Abstract: “Settler colonialism” presents a vexing challenge to voting rights theory and praxis in liberal-democratic states. I call this challenge “Kymlicka’s dilemma,” after Will Kymlicka, the political theorist who has led contemporary discourse on “minority nation” rights. As Kymlicka observed, members of a state’s dominant cultural nation, or staatsvolk, may, by exercising universal mobility rights, numerically “swamp,” and then, by using universal voting rights, democratically dominate, an Indigenous minority nation in its homeland. To prevent this, an Indigenous minority nation may seek to exercise group-based voting protections, such as guaranteed representation. Where “Kymlicka’s dilemma” arises – i.e., where minority group-differentiated voting protections challenge the voting powers of individual staatsvolk and vice versa – a constitutional conflict seems certain.

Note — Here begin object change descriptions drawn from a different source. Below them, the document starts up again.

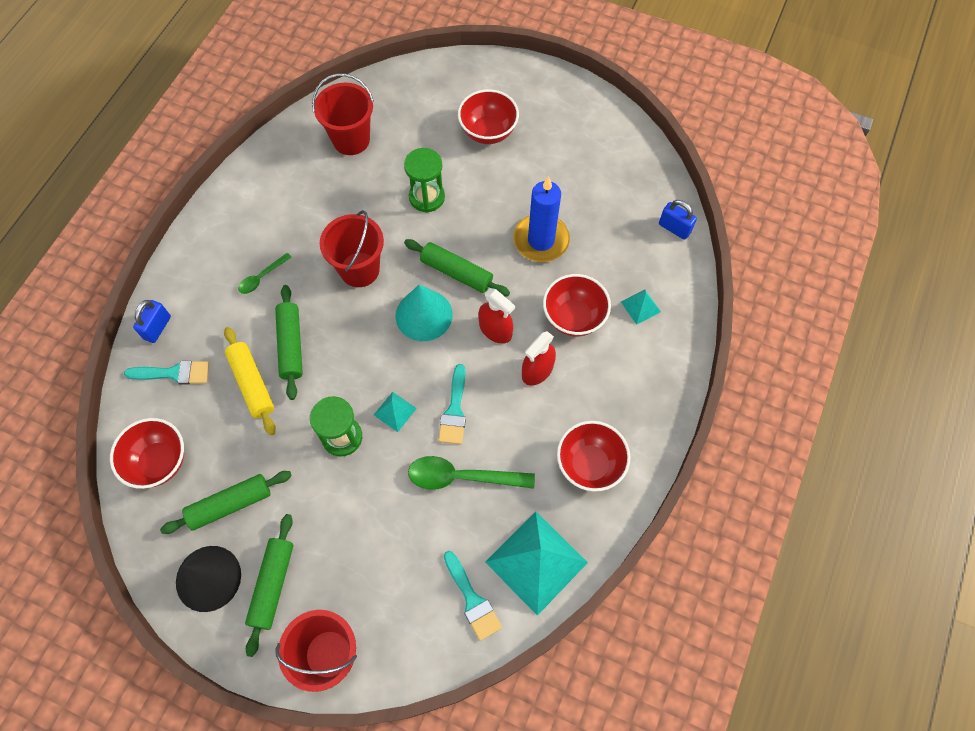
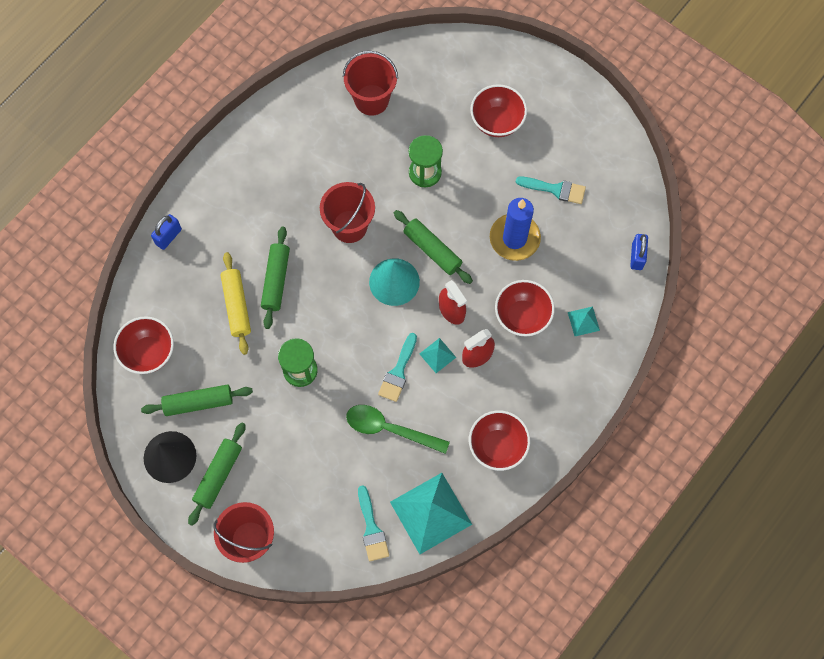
camera: 15 degrees right, 5 degrees up
(174, 373) = (175, 280): turquoise brush -> turquoise brush (555, 189)
(261, 277) = (264, 213): green spoon -> none
(395, 411) = (349, 360): turquoise pyramid -> turquoise pyramid (437, 355)
(674, 228) = (637, 256): blue padlock -> blue padlock turned 45 degrees clockwise

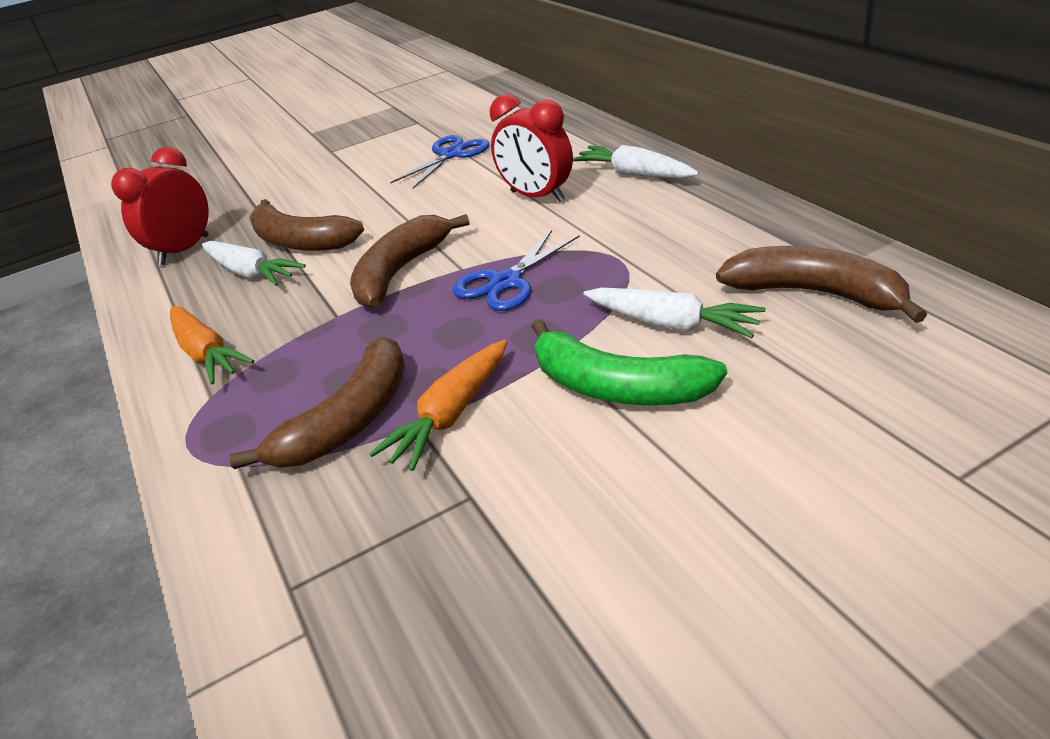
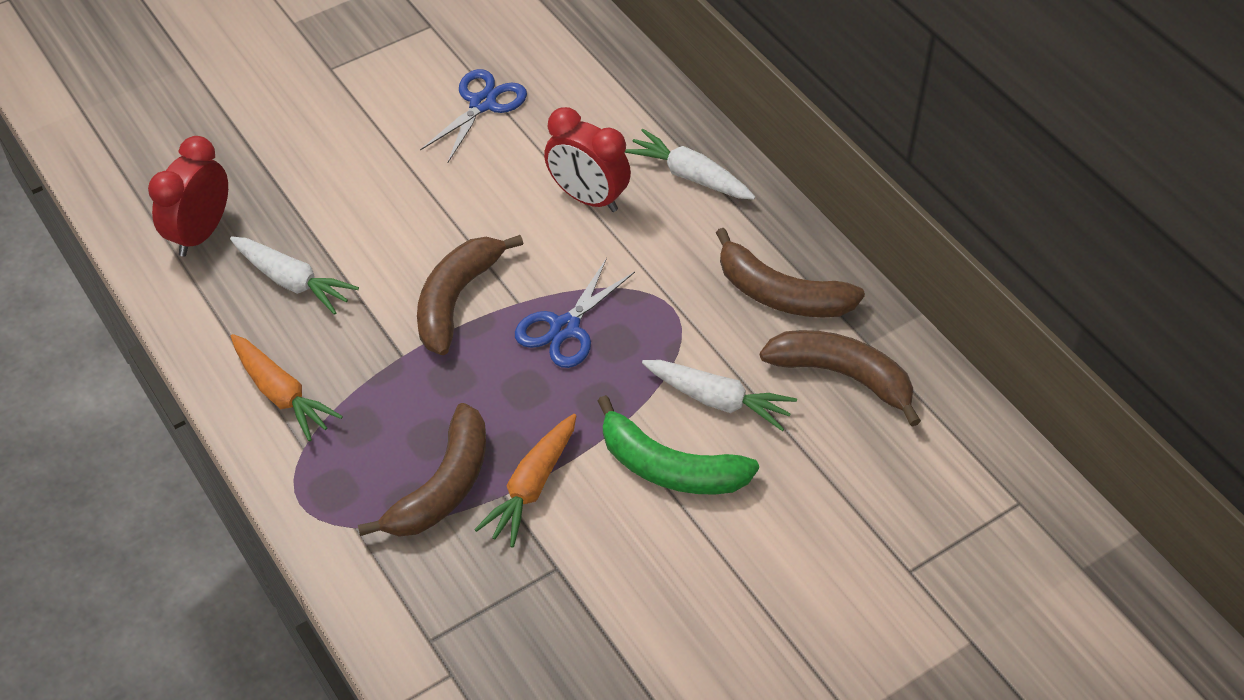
camera: 10 degrees left, 15 degrees up
(300, 241) = (335, 236): brown banana -> brown banana (781, 294)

In Canada’s Northwest Territories, from at least the 1970s until the separation of Nunavut in 1999, the specter of “Kymlicka’s dilemma” (mis)shaped the constitutional evolution of the territorial government. There, in what was long Canada’s last Indigenous-majority jurisdiction, decades of Indigenous political resistance to settler control hinged on the permissibility of Indigenous overrepresentation in the territorial legislature. In the 1990s, three developments portended changes to Indigenous overrepresentation in that legislature: Charter of Rights-inspired limits on electoral-district malapportionment, constitutional recognition of Indigenous group-based protections, and the amplified danger of settler “swamping” that would result from Nunavut’s separation. As if in a natural experiment, these developments created conditions for a potentially volatile constitutional conflict. This thesis analyzes the results of that experiment. It shows that a constitutional conflict did ensue, catalyzed by the territorial electoral reapportionment of 1998-99. This conflict involved a yearlong political clash over Indigenous versus individual rights. This thesis further shows that a controversial court ruling, and equally controversial political decisions, resolved this conflict, deciding “Kymlicka’s dilemma” by rejecting Indigenous group-differentiated voting protections in the territorial legislature.